(What is being asked): Please reproduce, exactly and with nothing added, the line containing "grey shelf [40,274,354,495]" and every line after it to the end of the records.

(Records excerpted from a collection)
════════
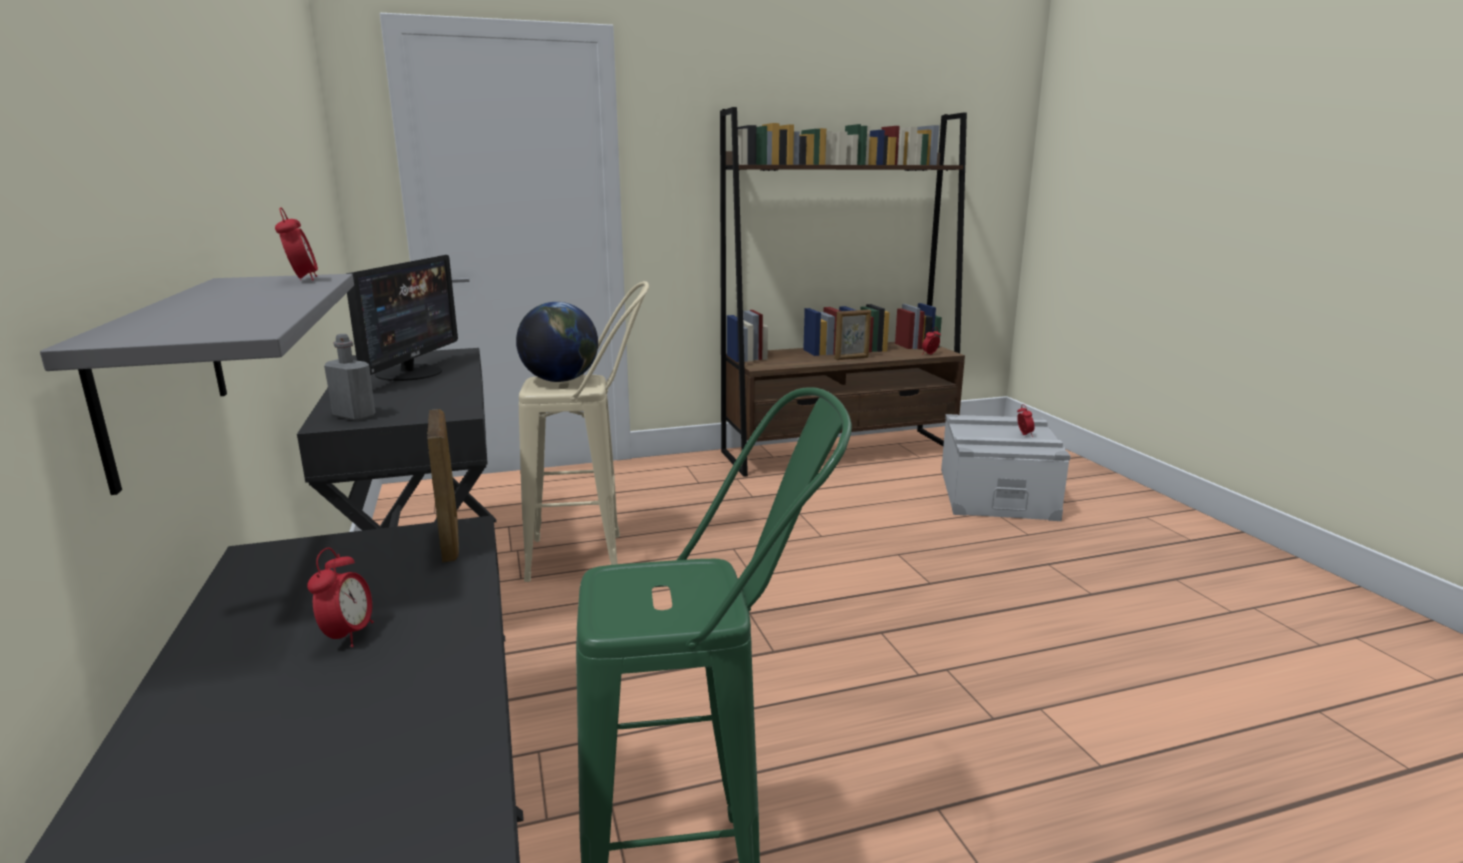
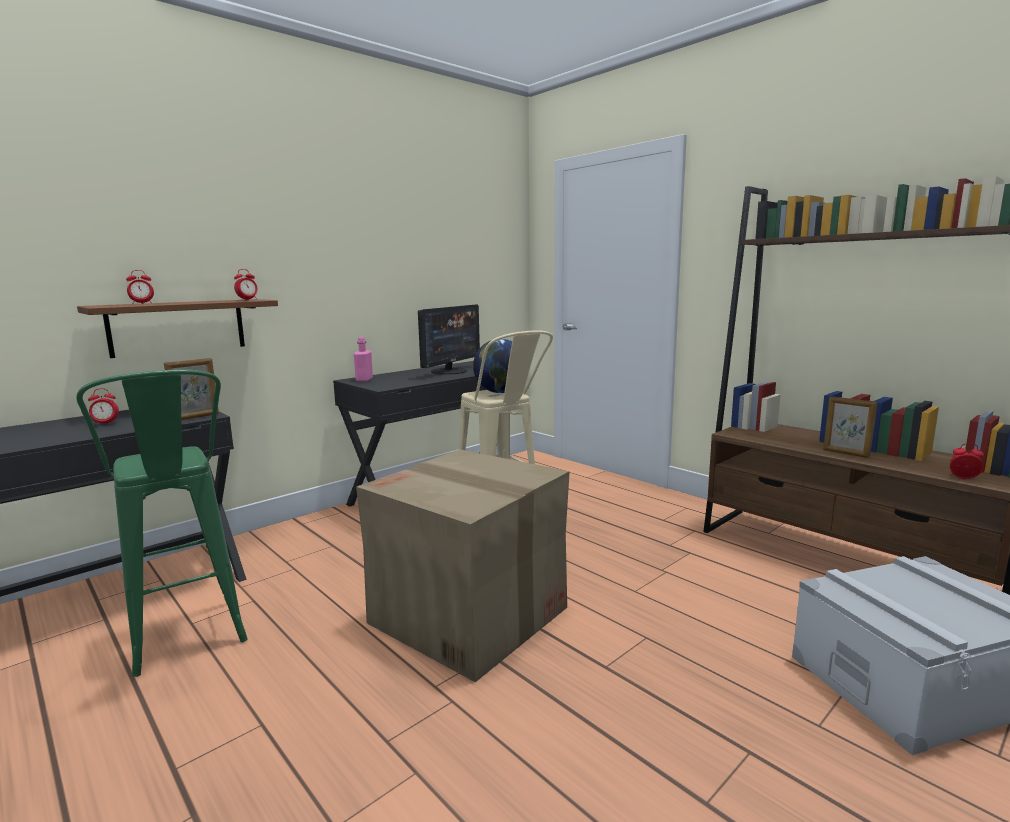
camera: 65 degrees right, 5 degrees down
grey shelf [40,274,354,495] -> brown shelf [77,299,278,358]
grey bottle [324,334,376,421] -> pink bottle [354,337,373,382]
monitor [346,255,458,381] -> monitor turned 45 degrees counterclockwise [418,304,480,374]
alarm clock [1017,404,1035,437] -> alarm clock moved to [126,270,154,304]
none -> cardboard box [356,449,570,682]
════════
(Output for this exercise):
grey shelf [40,274,354,495] -> brown shelf [77,299,278,358]
grey bottle [324,334,376,421] -> pink bottle [354,337,373,382]
monitor [346,255,458,381] -> monitor turned 45 degrees counterclockwise [418,304,480,374]
alarm clock [1017,404,1035,437] -> alarm clock moved to [126,270,154,304]
none -> cardboard box [356,449,570,682]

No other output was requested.